Transcribe everything in the data from the line containing "catalogue / barcode: US 1340878" down to the line containing "genus: Rhodiola", including both of those lines.

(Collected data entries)
_ _ _

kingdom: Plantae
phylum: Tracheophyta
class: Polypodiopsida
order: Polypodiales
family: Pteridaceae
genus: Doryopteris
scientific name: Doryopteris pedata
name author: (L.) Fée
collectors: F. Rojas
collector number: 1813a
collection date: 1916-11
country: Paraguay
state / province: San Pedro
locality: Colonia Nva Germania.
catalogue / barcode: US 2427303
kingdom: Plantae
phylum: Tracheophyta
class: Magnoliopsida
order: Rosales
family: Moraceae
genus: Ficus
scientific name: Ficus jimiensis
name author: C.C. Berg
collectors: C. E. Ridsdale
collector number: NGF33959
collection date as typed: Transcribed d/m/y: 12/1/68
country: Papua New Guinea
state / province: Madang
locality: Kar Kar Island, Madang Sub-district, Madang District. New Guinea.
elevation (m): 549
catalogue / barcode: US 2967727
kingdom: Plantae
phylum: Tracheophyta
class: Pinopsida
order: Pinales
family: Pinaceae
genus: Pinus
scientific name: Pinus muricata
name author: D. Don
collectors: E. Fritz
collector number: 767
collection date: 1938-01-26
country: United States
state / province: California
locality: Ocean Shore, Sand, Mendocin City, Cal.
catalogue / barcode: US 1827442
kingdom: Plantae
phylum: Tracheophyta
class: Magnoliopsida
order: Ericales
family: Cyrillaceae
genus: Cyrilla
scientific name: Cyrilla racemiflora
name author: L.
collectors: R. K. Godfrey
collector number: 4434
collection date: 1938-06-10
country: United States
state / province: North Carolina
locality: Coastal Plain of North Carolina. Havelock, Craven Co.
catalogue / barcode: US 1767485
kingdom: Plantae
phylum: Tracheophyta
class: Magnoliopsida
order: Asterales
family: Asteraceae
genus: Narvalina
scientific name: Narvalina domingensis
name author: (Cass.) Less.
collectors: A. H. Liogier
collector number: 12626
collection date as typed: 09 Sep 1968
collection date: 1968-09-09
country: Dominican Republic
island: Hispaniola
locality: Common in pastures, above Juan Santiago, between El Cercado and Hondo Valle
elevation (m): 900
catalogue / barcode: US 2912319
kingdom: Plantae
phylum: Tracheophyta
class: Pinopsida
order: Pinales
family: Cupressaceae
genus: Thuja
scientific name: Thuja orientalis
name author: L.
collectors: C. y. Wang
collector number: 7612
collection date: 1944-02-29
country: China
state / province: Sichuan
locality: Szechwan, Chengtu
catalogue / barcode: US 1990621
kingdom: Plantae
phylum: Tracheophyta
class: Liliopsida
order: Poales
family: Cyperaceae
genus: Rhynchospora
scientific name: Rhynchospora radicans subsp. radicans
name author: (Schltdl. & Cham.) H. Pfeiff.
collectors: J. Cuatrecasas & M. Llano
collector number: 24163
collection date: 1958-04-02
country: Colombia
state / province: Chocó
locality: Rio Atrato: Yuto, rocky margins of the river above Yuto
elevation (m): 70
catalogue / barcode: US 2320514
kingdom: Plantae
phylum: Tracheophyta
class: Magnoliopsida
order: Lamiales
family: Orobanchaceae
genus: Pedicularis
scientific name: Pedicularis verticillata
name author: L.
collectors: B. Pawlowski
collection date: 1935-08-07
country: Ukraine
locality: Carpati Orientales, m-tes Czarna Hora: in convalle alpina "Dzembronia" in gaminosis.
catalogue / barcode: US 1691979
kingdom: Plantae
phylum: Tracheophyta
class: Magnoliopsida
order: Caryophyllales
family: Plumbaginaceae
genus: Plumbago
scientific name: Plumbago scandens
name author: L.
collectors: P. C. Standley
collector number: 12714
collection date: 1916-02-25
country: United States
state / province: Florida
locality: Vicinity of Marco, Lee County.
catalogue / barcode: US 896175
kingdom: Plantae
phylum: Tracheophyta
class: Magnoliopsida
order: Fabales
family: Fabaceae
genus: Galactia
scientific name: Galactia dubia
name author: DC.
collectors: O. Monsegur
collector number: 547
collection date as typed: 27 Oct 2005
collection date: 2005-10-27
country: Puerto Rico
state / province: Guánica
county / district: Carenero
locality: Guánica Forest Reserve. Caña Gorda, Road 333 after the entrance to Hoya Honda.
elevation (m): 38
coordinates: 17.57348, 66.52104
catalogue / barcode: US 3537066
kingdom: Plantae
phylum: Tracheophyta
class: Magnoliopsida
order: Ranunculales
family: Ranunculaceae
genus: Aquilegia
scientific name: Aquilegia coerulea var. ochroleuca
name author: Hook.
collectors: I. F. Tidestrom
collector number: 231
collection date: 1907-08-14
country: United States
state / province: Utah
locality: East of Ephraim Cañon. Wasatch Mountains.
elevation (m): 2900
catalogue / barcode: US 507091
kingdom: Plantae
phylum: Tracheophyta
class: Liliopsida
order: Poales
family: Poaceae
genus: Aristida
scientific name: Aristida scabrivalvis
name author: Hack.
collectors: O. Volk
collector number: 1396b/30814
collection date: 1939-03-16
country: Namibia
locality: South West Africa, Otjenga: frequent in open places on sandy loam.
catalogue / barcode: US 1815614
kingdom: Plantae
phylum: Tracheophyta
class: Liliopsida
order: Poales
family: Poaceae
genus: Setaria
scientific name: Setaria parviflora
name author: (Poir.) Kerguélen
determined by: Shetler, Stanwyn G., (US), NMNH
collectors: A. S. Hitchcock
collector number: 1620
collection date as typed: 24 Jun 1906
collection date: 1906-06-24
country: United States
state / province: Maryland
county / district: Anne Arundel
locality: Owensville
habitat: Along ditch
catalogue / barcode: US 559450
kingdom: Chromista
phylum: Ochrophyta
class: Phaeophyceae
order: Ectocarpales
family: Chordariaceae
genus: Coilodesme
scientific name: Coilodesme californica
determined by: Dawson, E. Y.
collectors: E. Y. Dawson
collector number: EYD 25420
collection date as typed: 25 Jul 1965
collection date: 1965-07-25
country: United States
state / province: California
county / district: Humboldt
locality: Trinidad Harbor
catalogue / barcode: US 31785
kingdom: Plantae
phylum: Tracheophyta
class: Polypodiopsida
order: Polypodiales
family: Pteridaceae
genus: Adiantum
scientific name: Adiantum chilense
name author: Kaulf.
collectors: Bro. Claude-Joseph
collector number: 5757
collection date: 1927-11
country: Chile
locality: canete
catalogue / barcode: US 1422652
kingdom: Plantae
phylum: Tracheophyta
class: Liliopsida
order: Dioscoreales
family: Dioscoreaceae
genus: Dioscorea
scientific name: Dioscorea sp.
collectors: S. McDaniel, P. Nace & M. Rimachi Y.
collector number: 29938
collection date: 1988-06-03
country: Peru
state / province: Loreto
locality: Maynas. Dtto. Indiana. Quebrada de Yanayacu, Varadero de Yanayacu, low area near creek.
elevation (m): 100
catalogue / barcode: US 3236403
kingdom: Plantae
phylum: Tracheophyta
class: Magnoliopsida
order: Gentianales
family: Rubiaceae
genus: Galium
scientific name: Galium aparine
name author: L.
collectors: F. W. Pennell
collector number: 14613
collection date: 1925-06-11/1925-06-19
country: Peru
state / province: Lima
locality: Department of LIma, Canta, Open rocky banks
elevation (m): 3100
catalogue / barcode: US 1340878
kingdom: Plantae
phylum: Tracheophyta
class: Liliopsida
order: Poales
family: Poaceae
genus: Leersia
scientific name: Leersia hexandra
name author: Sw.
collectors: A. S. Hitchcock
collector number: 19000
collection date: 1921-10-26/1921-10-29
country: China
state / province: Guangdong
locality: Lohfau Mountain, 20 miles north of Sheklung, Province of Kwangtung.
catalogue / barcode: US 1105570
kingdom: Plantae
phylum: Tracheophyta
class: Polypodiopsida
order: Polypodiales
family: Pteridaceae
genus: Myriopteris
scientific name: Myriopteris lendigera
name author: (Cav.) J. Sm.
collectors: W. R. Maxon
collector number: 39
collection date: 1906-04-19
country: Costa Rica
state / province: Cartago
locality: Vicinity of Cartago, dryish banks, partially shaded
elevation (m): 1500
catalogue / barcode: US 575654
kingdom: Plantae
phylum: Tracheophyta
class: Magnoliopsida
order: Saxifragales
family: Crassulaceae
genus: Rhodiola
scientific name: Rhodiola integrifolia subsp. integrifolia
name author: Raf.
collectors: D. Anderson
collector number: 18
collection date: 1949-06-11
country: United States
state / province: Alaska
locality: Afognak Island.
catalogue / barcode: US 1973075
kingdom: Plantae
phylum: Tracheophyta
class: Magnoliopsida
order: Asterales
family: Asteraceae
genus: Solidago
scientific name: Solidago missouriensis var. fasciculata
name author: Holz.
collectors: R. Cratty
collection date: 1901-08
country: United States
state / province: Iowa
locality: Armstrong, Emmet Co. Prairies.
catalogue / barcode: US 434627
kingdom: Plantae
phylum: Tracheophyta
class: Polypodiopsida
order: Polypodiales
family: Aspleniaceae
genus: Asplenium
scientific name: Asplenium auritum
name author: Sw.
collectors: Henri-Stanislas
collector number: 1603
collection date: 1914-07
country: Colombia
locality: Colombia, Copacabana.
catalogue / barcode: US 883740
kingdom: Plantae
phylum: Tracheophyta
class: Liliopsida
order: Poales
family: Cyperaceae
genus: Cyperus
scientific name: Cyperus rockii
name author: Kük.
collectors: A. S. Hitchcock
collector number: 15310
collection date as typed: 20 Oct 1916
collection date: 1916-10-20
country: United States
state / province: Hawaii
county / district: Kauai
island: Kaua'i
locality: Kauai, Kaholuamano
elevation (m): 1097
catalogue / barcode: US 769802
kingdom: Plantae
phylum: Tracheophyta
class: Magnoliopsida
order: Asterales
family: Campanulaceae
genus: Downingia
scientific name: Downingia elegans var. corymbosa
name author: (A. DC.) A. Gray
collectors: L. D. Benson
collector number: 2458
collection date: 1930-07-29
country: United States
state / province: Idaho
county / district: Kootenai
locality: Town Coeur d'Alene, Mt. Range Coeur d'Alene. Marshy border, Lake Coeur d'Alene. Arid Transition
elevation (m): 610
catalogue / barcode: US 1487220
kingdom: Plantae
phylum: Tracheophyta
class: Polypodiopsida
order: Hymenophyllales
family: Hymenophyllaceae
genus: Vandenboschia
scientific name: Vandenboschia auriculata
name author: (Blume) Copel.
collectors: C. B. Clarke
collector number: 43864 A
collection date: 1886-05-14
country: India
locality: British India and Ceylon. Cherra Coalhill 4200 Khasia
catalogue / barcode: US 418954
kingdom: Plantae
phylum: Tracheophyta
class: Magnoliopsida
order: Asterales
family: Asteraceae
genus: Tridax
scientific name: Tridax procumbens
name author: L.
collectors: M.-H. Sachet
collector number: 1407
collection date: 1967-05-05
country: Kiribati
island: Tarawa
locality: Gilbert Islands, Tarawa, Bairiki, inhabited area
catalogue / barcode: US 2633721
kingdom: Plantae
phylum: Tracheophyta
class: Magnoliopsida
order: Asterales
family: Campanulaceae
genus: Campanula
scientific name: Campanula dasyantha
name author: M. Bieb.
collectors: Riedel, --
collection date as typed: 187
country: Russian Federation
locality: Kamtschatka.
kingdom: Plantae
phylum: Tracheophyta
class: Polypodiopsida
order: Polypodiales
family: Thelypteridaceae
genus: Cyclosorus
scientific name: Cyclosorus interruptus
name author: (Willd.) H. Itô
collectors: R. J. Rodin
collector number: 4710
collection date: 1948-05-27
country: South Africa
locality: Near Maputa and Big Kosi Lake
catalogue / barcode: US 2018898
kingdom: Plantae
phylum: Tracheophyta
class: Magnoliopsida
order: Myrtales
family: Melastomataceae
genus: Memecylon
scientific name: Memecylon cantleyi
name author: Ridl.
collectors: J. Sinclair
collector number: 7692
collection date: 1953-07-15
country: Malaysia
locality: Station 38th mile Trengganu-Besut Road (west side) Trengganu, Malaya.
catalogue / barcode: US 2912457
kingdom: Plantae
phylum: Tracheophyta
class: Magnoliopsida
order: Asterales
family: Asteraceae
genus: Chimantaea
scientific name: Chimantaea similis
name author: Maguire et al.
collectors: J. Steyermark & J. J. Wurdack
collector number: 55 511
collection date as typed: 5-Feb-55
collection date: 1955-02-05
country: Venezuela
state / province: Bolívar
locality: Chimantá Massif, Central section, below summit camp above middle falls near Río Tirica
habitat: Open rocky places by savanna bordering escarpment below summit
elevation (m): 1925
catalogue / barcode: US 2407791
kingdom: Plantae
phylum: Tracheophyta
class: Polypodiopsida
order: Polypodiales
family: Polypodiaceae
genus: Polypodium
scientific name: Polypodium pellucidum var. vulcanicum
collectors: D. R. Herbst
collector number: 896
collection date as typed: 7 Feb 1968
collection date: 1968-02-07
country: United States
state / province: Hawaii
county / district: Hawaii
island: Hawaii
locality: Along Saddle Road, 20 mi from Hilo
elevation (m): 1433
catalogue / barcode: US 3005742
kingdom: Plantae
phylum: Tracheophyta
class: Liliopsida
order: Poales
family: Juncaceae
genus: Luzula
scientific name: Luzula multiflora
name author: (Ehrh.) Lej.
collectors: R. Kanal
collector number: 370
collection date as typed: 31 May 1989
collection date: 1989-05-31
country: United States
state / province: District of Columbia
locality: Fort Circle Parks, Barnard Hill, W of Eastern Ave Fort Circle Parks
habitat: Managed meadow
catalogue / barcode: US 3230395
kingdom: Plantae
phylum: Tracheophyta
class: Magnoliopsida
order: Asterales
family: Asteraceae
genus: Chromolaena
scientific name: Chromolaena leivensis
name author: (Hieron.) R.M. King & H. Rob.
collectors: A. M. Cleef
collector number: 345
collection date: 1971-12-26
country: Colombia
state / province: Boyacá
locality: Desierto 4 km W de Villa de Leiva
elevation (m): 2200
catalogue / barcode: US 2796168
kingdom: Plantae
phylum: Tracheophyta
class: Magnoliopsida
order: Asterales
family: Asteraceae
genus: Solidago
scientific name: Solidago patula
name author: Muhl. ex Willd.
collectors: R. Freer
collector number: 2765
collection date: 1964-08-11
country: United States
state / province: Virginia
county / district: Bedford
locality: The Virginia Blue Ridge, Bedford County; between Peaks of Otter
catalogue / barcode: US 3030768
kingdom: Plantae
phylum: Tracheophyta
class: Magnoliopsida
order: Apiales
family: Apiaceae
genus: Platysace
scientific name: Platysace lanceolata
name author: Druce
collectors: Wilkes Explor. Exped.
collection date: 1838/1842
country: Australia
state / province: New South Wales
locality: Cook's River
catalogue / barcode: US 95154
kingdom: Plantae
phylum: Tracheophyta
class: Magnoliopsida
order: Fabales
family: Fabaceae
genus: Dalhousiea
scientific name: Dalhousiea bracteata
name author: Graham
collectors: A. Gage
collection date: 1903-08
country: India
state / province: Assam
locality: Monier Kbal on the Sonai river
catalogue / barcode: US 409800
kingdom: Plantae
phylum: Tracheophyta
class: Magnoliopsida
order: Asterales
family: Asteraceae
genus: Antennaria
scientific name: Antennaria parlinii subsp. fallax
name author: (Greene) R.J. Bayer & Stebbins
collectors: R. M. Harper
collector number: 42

_ _ _

Correct result:
catalogue / barcode: US 1340878
kingdom: Plantae
phylum: Tracheophyta
class: Liliopsida
order: Poales
family: Poaceae
genus: Leersia
scientific name: Leersia hexandra
name author: Sw.
collectors: A. S. Hitchcock
collector number: 19000
collection date: 1921-10-26/1921-10-29
country: China
state / province: Guangdong
locality: Lohfau Mountain, 20 miles north of Sheklung, Province of Kwangtung.
catalogue / barcode: US 1105570
kingdom: Plantae
phylum: Tracheophyta
class: Polypodiopsida
order: Polypodiales
family: Pteridaceae
genus: Myriopteris
scientific name: Myriopteris lendigera
name author: (Cav.) J. Sm.
collectors: W. R. Maxon
collector number: 39
collection date: 1906-04-19
country: Costa Rica
state / province: Cartago
locality: Vicinity of Cartago, dryish banks, partially shaded
elevation (m): 1500
catalogue / barcode: US 575654
kingdom: Plantae
phylum: Tracheophyta
class: Magnoliopsida
order: Saxifragales
family: Crassulaceae
genus: Rhodiola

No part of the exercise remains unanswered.